### Extract provided
· · · · · · ·
I Lost My Dream Job. How Do I Start Over?

[Life 201 is a weekly advice column headed by pastor, counselor and RELEVANT Podcast member Eddie Kaufholz. Eddie answers questions and gives advice on issues you want to hear about. Email your questions here.]

I recently lost my job. But it wasn't just a job, it was my childhood dream, what I have spent my entire life working toward. It was also, in some ways, my identity (I go to counseling and this has been addressed ad nauseam).

Some people might say this is my chance for me to finally follow my dream, but I’m not some wunderkind who has been waiting to bust out their million dollar ideas. I'm 29 and I feel like I'm starting over, only without the naiveté and optimism of a 20-year-old.

So, what am I supposed to do? How are plain normal people supposed to restart?

Thanks, dude.

Dede

Dede, I’d like to officially welcome you to the settling in phase. I’ve been in it for a few years, so I can tell you from experience that it’s awesome—seriously awesome.

Now you may hear the term “Settling In” and cringe, which is normal. But don’t confuse settling in with shutting down, quitting on your life or resigning. It is none of those things. What settling in means is that you’ve gotten to a place where the optimism and drive to pursue what God’s calling you to is strong, but not as panicked.

In our post-high school, newly found independence, choosing a major, realizing that God is using us, twentysomething state, we find ourselves learning how to drink from the firehose of opportunities. And while it’s a fun time of life, it’s also like giving a 1-year-old their first piece of cake at a birthday party. At first, they don’t know how to handle what’s presented to them, yet within a few moments, it becomes baby heroin—and they beg for it every day.

Life is cyclical, not linear. You’re always going to be on the treadmill of “figuring it out,” so you better learn how to pace yourself.
· · · · · · ·
### Dataset entries

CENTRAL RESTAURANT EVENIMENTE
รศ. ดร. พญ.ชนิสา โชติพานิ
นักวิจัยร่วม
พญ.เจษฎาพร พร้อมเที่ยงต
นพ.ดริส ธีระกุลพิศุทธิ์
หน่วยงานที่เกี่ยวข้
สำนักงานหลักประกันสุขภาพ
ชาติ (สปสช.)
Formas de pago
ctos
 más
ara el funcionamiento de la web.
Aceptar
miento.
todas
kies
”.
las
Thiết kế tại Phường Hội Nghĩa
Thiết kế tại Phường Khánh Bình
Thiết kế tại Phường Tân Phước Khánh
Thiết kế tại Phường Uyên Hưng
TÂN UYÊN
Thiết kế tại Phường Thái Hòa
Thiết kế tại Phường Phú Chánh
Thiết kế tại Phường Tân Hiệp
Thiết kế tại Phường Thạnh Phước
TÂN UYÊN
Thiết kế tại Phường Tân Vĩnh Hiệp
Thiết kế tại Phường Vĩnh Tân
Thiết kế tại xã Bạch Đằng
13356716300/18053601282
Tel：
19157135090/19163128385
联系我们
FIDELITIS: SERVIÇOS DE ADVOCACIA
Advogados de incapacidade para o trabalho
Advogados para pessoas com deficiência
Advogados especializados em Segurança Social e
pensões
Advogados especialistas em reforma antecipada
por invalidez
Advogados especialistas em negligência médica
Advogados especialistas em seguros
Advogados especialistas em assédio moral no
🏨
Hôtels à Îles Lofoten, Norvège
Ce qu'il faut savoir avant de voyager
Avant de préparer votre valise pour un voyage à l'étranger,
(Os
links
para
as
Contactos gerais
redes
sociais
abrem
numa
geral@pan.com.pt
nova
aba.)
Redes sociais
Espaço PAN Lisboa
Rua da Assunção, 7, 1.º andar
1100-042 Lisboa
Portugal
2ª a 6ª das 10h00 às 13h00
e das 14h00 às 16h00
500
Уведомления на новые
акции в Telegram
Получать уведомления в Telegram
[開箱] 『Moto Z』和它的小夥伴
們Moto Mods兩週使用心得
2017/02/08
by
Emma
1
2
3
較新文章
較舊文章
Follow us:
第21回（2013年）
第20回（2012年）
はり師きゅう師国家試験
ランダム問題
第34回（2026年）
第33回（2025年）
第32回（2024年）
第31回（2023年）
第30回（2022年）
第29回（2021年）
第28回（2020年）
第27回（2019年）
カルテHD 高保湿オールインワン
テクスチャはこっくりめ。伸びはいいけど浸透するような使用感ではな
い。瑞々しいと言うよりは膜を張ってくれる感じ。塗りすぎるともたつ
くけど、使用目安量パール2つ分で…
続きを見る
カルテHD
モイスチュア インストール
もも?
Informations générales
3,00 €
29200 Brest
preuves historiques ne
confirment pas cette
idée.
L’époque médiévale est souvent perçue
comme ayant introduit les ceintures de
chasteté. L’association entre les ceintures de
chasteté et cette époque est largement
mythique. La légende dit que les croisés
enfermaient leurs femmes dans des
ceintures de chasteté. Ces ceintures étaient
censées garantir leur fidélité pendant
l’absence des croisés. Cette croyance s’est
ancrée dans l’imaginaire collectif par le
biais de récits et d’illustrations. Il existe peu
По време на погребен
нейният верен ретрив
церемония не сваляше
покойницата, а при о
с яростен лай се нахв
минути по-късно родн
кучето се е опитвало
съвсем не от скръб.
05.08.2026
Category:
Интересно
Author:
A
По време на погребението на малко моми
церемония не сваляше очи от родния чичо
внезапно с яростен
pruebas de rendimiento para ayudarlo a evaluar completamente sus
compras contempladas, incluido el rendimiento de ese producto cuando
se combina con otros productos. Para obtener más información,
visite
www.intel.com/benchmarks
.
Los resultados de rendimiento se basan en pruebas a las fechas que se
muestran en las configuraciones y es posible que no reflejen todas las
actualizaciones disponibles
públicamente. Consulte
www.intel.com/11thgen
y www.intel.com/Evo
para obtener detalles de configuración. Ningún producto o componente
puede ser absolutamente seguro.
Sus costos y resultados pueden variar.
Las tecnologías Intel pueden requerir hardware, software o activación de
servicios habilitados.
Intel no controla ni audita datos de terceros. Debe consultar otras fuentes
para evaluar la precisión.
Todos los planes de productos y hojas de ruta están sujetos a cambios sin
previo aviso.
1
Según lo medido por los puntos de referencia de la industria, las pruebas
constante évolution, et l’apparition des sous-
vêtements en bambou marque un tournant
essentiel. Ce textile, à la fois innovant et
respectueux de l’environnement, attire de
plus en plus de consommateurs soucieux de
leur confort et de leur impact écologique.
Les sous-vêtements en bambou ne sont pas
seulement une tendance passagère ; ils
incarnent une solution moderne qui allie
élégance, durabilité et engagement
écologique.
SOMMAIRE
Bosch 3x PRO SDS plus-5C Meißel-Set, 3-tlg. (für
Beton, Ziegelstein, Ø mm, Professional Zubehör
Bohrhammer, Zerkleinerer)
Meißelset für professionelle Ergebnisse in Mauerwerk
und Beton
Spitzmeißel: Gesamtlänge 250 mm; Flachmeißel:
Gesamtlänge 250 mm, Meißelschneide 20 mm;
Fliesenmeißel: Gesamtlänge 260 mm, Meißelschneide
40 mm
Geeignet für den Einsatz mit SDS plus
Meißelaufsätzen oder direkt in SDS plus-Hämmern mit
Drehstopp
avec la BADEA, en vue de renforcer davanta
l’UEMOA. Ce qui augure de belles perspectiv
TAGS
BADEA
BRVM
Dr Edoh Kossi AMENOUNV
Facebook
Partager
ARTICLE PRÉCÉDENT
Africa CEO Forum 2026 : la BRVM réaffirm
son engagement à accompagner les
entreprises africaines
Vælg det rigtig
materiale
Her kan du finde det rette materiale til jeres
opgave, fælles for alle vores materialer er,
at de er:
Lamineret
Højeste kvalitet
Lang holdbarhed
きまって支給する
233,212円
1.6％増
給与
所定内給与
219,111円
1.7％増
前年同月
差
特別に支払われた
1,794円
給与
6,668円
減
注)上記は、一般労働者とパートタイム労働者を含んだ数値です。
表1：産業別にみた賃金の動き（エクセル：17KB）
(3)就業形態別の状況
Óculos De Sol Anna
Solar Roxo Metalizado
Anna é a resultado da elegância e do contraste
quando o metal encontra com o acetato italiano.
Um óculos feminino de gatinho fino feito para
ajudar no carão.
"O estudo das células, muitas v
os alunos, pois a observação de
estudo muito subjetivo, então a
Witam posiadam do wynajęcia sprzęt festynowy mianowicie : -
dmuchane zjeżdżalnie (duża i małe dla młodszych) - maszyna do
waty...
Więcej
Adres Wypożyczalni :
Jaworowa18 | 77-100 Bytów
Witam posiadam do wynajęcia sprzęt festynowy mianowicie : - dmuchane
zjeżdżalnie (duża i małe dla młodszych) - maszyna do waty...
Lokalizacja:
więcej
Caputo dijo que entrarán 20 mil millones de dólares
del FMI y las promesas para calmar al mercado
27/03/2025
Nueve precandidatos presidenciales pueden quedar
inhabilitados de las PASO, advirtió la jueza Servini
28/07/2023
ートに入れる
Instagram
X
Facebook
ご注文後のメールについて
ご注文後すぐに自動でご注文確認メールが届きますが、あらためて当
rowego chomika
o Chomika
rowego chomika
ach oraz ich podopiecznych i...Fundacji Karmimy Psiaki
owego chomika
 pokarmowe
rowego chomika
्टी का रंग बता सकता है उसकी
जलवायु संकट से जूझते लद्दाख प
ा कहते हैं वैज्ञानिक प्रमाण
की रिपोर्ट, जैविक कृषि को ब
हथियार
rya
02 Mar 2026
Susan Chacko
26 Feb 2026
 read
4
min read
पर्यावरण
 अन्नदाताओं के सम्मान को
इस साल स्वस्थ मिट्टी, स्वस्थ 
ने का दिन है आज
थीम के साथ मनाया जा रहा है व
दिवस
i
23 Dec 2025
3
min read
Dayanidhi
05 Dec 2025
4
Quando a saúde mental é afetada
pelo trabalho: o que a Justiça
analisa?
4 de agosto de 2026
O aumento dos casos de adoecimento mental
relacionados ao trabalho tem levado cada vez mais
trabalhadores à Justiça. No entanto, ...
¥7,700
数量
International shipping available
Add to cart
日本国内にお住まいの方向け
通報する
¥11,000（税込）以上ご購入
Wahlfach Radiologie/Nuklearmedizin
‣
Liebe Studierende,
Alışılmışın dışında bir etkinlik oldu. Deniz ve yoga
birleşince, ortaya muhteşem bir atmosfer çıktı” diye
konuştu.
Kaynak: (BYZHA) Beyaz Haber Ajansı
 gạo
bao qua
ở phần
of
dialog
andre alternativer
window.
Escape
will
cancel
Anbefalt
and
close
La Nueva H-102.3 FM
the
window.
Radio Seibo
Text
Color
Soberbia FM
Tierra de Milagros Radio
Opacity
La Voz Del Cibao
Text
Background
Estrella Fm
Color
· · · · · · ·
### Problem description
List the roles the advice column gives for Eddie Kaufholz. The dataset entries are not needed.

### Worked solution
Pastor, counselor, RELEVANT Podcast member